Sopana Sangeetham is a form of Indian classical music that developed in the temples of Kerala in south India in the wake of the increasing popularity of Jayadeva's Gita Govinda or Ashtapadis.

Etymology
The name derives from two Malayalam or Sanskrit words: Sopanam and Sangeetham. The word Sopanam refers to the sacred steps of main shrine of a temple and Sangeetham refers to music.

Performance

Sopana sangeetham (music), as the very name suggests, is sung by the side of the holy steps (sopanam) leading to the sanctum sanctorum of a shrine. It is sung, typically employing plain notes, to the accompaniment of the small, hourglass-shaped ethnic drum called 'edakka' or idakka, besides the chengila or the handy metallic gong to sound the beats.

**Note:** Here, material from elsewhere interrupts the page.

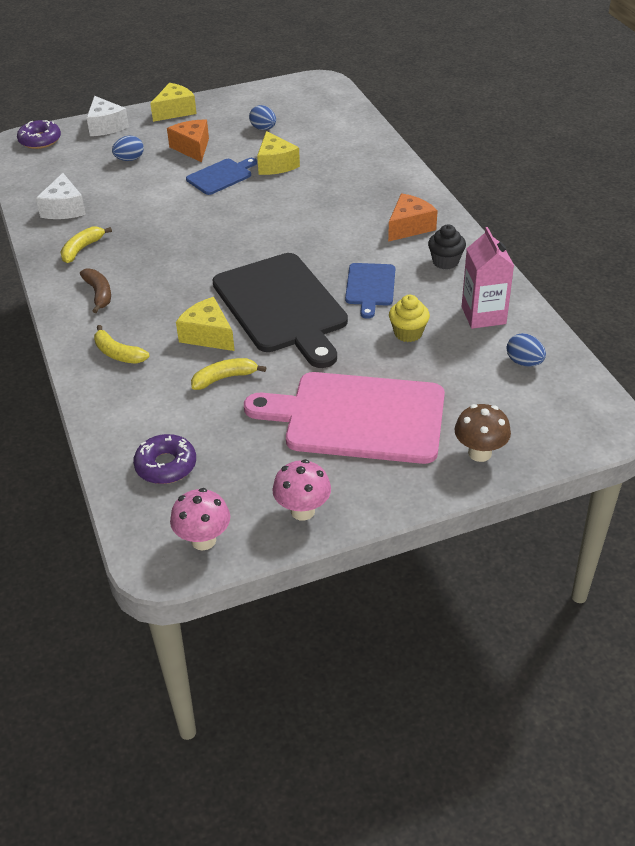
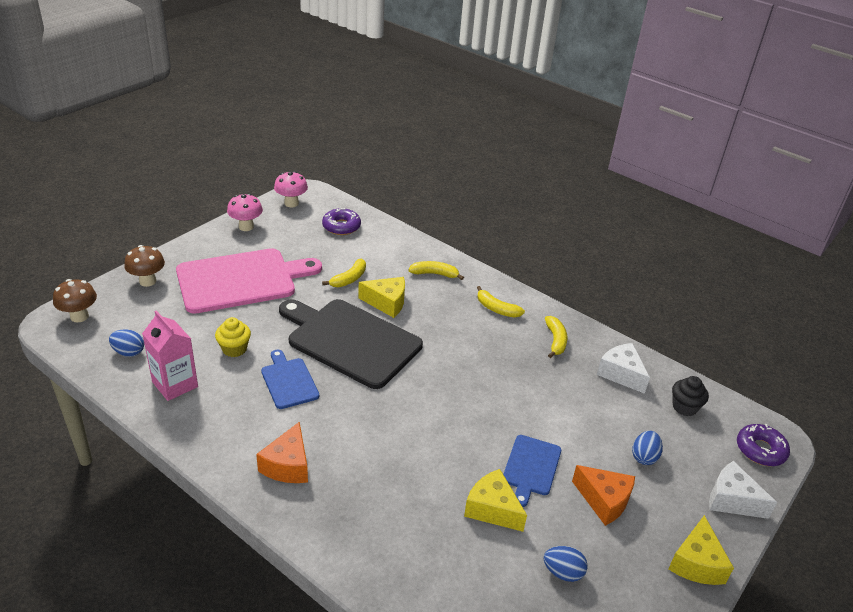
camera: 145 degrees right, 5 degrees down
brown banana [80,269,111,313] -> yellow banana [477,286,525,318]
black cupcake [428,224,466,270] -> black cupcake moved to [672,376,709,416]
none -> brown mushroom [53,279,97,323]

Sopanam is traditionally sung by men of the Maarar and Pothuval castes of Ambalavasi (semi-Brahmin) community,  engaged to do it as their hereditary profession.

The late Njeralattu Rama Poduval of Thirumandhamkunnu bani, Janardhanan Nedungadi of Guruvayoor, Sri Jyothidas Guruvayoordasan,  Damodara Marar, a practitioner of the temple art called Mudiyettu, from Pazhoor and Sadanam Divakara Marar, master percussionist.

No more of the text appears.